**Page text**.
# # # #
Anza celebrates Earth Day

Kaitlin and Alice Kindaid from Temecula Olive Oil Company offered tasty samples of their wares during the Anza Earth Day event Saturday, April 22. Diane Sieker photo

The 10th Annual Anza Earth Day celebration April 22 at Anza’s Minor Park was a sensational success.

Not only was this an educational event, but Anza’s Earth Day was a special time to socialize, learn, touch, see and absorb a huge menu of earth-friendly activities and presentations.

Hosted by The High Country Conservancy, the celebration covered all things sustainable, with displays, discussions, and downright fun.

Lalo’s Tacos by Maria Rosas had people lined up for their delicious food for the entire day. The fare was excellent. Other vendors offered local honey, jams, jellies, spices, stuffed olives and olive oils for sampling and sale.

All the while, popular tunes were provided by Music by Ed Wall & Hapu Ching (ukuleles), Milt (Jordy) Jordan, Dany Foye of Cowboy Bang Bang and Rick Brengle of Nameless Band.

Lectures and discussions for the day included “Rainwater Harvesting,” by Marea Stinnett; “Leave No Trace,” by Allison Renck; and “Firescaping with Native Plants,” by Annika Knoppel.

Many of the displays revolved around country living, animals, conservation, self-sufficiency and being prepared in an emergency.

The Riverside County Department of Waste Resources hosted a booth, offering informative flyers regarding hazardous waste collection days, safe and free medical sharps and medications disposal, and classes on backyard composting. Questions were enthusiastically answered by knowledgeable and friendly staff.

ConnectAnza was on hand, offering goodie bags and news on the internet connectiviy progress in the area. Anza is steadily becoming a fiber optics-connected community thanks to ConnectAnza.

Allison Renck of the Redshank Riders not only gave a presentation on “Leave No Trace,” but had flyers regarding a training event being offered locally in June. This course will enhance students’ understanding of Leave No Trace practices, principles and ethics, the point being to leave the wild lands as you found them when camping, hiking, horseback riding and mountain biking, among other activities.

Denise Squires of Woolly & Knot Farm came equipped with the kids, kid goats, that is. The herd of tiny creatures bounced and played the day away, and the children loved every minute of it.

“It was fun to see the kids’ reaction to the baby goats and answering questions. I enjoyed bringing them out for a visit. The goat kids are purebred Nigerian Dwarfs all between 10 and 12 weeks old. I wanted to bring some Angora rabbits for Angora spinning but it was too warm,” Squires said. Angora rabbits, bred for their soft wool, are very sensitive to overly warm temperatures and it was better that they stay home and nice and cool.

Christine Dodge of Healing Hawk Yoga, Kimberlie Teel of KAT Co. Organic Feed store, Alice and Kaitlin Kincaid of the Temecula Olive Oil Company and so many other groups advertised their earth-friendly and healthy wares. Jewelry, clothes, blankets and more could be purchased from vendors. Hamilton High School students sold recycled painted bottles as vases complete with flowers and bottles or cans as pencil cup holders that included new No.2 pencils, the theme illustrating the recycle-reuse mindset.

Nicolette Jonkhoff, EPA Manager of the Ramona Band of Cahuilla Indians exhibited the emergency supply kits that she is developing and she welcomed input and suggestions from everyone.

“Earth day celebrates the planet’s environment and raises public awareness about pollution and conservation,” Event organizer Annika Knoppel said. “As always, the vendors talked the talk and walked the walk, selling quality examples of all-natural products embracing the “reduce, reuse and recycle” principle. I was especially excited to see the students from Hamilton High selling artistic and functional recycled products. The youth involvement at Anza Earth Day is paramount, after all, the future is theirs. We will definitely hold the event in April, next year, close to the actual Earth Day.”

Patrick Vesey attended the celebration with his family.

“It was Einstein that said, ’Look deep into nature and you will understand everything better.’ Anza may not be rich in the pocketbook but we have a strong appreciation for the wealth that nature brings into our lives,” he said.
# # # #
**Recorded information**.
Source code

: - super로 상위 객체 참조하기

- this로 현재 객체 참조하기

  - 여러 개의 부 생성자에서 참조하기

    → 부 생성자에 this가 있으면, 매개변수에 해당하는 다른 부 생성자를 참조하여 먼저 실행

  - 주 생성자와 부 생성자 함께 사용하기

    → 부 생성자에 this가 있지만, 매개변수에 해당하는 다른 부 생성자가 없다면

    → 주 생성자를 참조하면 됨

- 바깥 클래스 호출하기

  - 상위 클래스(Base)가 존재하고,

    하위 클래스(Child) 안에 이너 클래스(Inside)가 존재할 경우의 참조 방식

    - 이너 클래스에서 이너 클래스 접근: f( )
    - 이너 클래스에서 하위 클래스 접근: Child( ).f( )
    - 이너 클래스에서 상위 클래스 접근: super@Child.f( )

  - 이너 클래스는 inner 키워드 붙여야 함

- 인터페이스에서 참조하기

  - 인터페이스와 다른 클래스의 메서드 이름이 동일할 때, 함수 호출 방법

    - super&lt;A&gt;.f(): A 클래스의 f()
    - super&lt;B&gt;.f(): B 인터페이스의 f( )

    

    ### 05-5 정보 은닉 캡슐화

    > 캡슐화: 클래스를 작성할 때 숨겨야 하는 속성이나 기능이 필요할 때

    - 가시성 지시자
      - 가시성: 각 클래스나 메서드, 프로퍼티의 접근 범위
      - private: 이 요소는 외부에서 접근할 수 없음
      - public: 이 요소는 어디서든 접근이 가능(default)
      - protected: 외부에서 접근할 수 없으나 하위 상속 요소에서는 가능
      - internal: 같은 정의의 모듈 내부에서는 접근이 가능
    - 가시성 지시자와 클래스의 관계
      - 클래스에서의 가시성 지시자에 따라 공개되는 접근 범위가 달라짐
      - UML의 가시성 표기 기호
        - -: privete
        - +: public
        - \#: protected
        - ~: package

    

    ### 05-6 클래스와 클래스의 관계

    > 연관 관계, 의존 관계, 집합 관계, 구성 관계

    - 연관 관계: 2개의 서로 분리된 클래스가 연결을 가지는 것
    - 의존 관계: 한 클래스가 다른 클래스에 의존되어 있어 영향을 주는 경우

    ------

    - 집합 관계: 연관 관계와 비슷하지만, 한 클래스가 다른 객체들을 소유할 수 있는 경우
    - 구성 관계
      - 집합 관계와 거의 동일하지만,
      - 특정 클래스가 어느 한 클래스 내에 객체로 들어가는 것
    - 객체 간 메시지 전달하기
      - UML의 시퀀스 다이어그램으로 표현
# # # #
**Your goal**.
Copy the Anza Earth Day article word for word, starting at "ConnectAnza was on" and ending at "among other activities.". The listing plays no part in this exercise.

**Written answer**.
ConnectAnza was on hand, offering goodie bags and news on the internet connectiviy progress in the area. Anza is steadily becoming a fiber optics-connected community thanks to ConnectAnza.

Allison Renck of the Redshank Riders not only gave a presentation on “Leave No Trace,” but had flyers regarding a training event being offered locally in June. This course will enhance students’ understanding of Leave No Trace practices, principles and ethics, the point being to leave the wild lands as you found them when camping, hiking, horseback riding and mountain biking, among other activities.